* To-do item *
Return the lines of the listing unchanged, starting at the line containing "olumn of small" and ending at the line containing "Polka Dot VS RARE! I also have the matching", and leave out the pictures.

* Material to process *

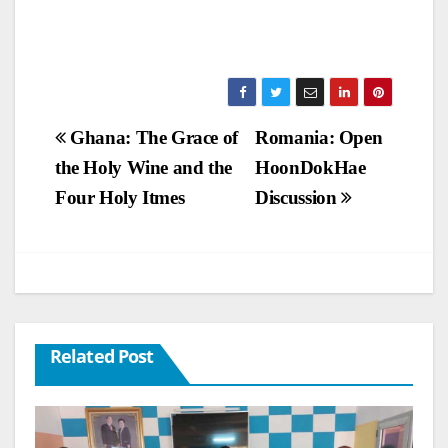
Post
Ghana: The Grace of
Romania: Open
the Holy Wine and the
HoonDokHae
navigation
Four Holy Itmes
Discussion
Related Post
==
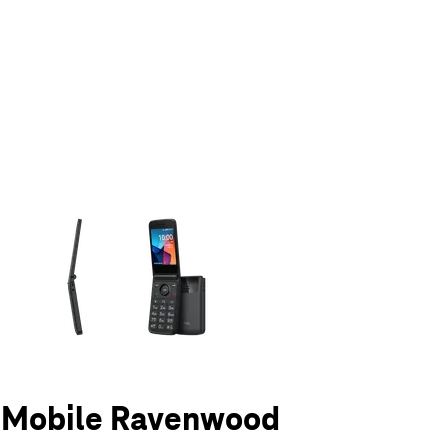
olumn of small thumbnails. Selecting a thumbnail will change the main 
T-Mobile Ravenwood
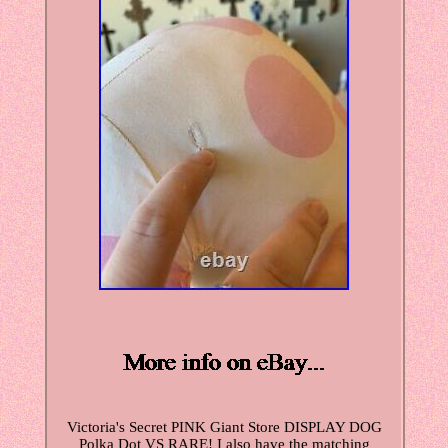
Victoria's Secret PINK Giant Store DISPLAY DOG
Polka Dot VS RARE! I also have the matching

* Result of the task *
olumn of small thumbnails. Selecting a thumbnail will change the main 
T-Mobile Ravenwood
Victoria's Secret PINK Giant Store DISPLAY DOG
Polka Dot VS RARE! I also have the matching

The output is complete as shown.